— Excerpted passage —
== Segment start ==

Since they were arrested in July 2016 during raids in Newclare and Azaadville on allegations they were linked to the jihadist group Islamic State, the two have never stepped foot outside prison.
In October 2016, the twins abandoned their bail application. However, they applied for bail again last year but it was denied. The State had argued if bail was granted, the twins might join Islamist insurgents fighting in northern Mozambique.
In their affidavit filed in support of his release on bail, Brandon-Lee said they were being held in single cells under circumstances that were not fit for human beings.
“We are effectively kept in isolation from other inmates… Our cells are extremely cold and dirty,” he said.
The brothers spoke about how their mother’s mental and physical health had deteriorated since their incarceration. They feared she might not recover unless they were released. They said their incarceration had also taken a toll on their sister and on their family as a whole.

== Segment end ==

— Directions —
#1 According to the excerpt on the twins' bail bid, when and where were the two arrested?
#2 Resume the excerpt on the twins' bail bid, picking up right after its final sentence.
The records are not needed to complete any of this.

— Extracted information —

== Segment start ==

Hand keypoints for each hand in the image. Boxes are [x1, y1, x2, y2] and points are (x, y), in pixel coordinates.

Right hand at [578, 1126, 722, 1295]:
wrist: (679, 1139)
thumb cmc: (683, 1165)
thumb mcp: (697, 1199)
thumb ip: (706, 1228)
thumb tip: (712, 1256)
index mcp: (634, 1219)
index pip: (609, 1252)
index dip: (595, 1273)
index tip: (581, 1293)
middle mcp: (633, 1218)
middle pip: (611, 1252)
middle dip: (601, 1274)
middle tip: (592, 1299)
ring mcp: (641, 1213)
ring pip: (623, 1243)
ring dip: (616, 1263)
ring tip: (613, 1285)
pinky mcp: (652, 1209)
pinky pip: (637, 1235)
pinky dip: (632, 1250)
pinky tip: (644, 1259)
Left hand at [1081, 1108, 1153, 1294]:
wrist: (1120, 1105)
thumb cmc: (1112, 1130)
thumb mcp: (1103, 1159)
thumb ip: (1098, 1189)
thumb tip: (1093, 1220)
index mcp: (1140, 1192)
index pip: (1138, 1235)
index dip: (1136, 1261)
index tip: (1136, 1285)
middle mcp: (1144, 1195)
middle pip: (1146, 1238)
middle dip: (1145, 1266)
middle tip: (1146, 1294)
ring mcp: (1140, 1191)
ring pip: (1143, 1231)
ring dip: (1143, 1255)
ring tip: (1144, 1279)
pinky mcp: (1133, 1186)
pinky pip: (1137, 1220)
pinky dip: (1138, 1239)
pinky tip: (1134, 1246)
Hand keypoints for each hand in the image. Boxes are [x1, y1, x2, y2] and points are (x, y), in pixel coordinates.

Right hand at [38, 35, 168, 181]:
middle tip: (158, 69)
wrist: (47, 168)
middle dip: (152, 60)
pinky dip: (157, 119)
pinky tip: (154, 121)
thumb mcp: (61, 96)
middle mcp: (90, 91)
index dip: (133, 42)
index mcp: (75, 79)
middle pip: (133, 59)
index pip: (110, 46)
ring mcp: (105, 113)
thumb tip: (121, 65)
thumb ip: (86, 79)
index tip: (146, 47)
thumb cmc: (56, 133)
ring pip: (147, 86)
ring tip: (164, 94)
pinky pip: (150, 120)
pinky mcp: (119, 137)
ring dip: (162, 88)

== Segment end ==

— Your responses —
#1 In July 2016, during raids in Newclare and Azaadville.

#2
Tony-Lee and Brandon-Lee, 27, are accused of planning to bomb the US embassy and Jewish institutions in South Africa.
Other institutions they allegedly targeted are the UK High Commission, the South Africa Zionist Federation, King David High School in Linksfield, Johannesburg, and arms manufacturer, Denel.
The State alleged the twins would also target individuals, among them cartoonist Zapiro, Jews who fought in Israel and returned to South Africa, Jewish South African investment banker Roy Topo and an unidentified gay imam.
The two were expected to appear at the South Gauteng High Court on Monday.